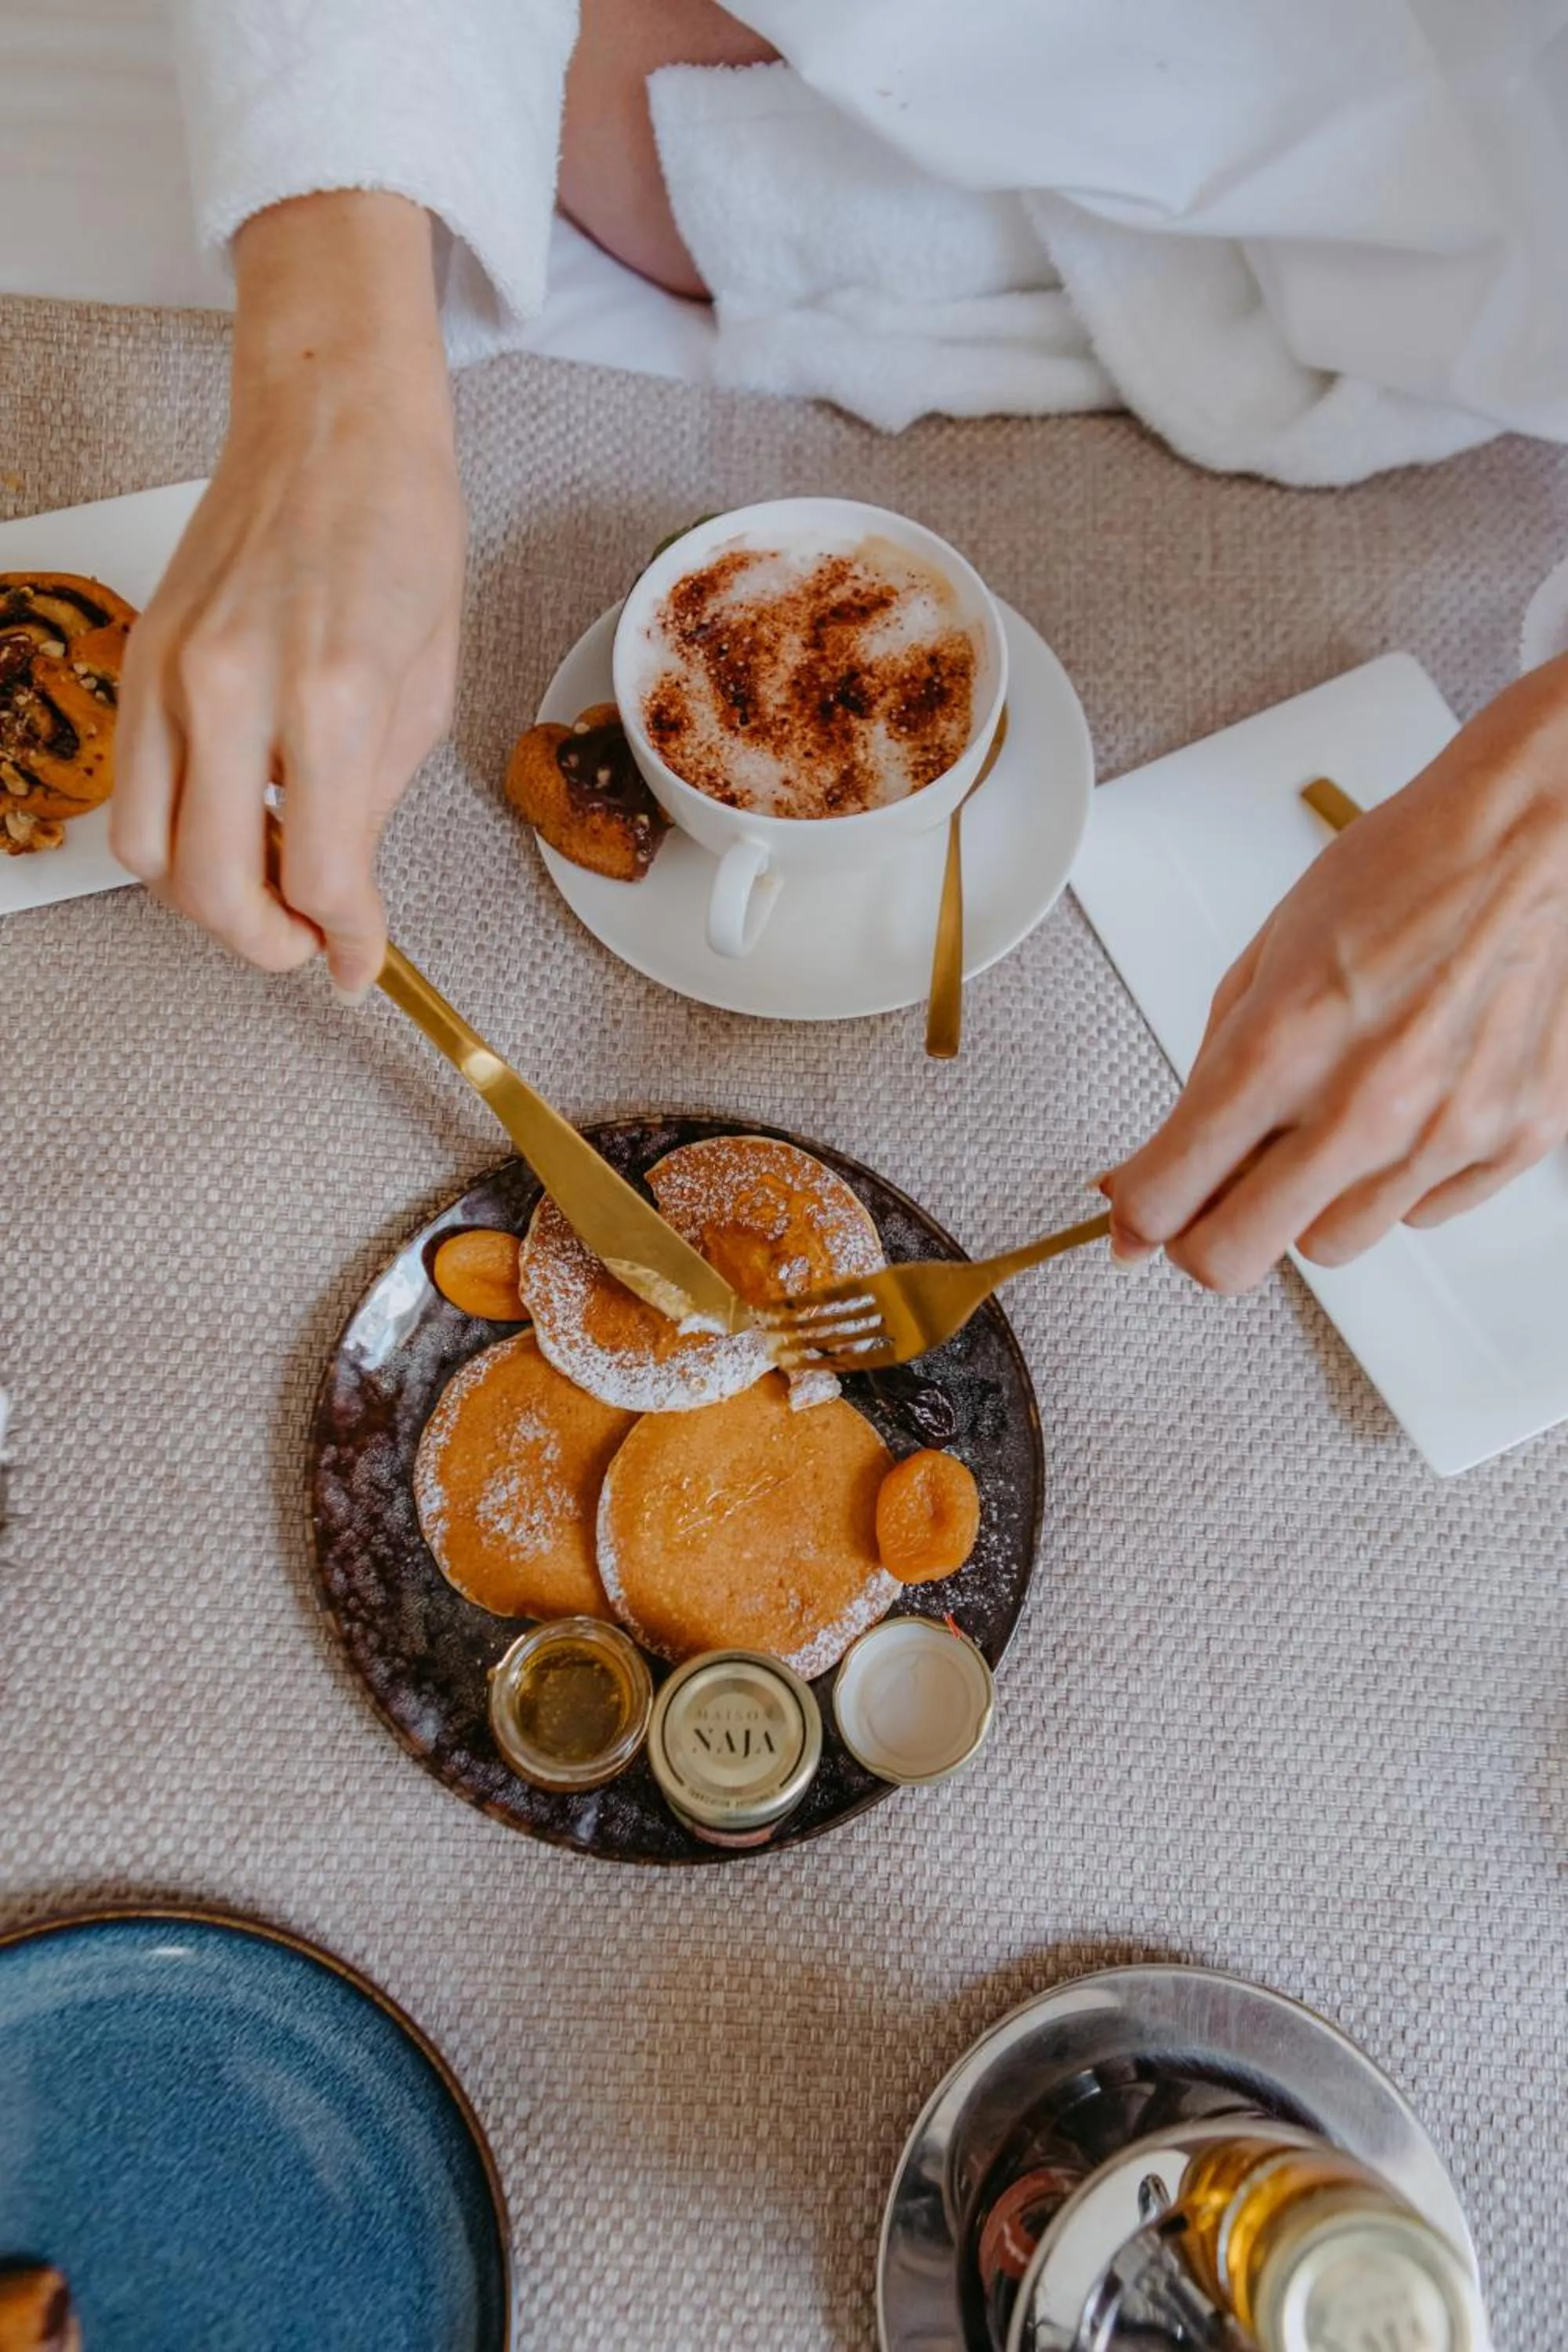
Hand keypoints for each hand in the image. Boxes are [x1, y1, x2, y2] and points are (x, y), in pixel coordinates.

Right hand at [111, 191, 464, 994]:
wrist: (333, 425)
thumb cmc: (398, 537)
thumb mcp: (425, 692)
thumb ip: (373, 806)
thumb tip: (342, 903)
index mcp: (331, 696)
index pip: (321, 875)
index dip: (342, 943)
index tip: (354, 965)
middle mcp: (233, 687)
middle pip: (212, 886)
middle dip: (263, 941)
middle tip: (305, 942)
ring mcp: (169, 671)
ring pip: (146, 853)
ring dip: (205, 898)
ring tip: (267, 884)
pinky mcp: (138, 658)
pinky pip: (130, 788)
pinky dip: (175, 834)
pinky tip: (233, 819)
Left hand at [1103, 654, 1567, 1289]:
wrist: (1524, 838)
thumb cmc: (1396, 878)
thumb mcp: (1262, 964)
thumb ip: (1203, 1080)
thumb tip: (1147, 1183)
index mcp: (1281, 1047)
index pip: (1168, 1200)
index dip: (1139, 1215)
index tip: (1141, 1206)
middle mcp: (1365, 1105)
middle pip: (1236, 1257)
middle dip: (1207, 1235)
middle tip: (1218, 1190)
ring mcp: (1447, 1132)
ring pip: (1331, 1246)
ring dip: (1310, 1203)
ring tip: (1333, 1120)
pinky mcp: (1514, 1139)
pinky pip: (1422, 1215)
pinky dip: (1398, 1180)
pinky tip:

☆ ☆ ☆ ☆ ☆ ☆ ☆

Prompt:
Give the number of lines in the material above that contain "index", with no other words.

Your solution:
8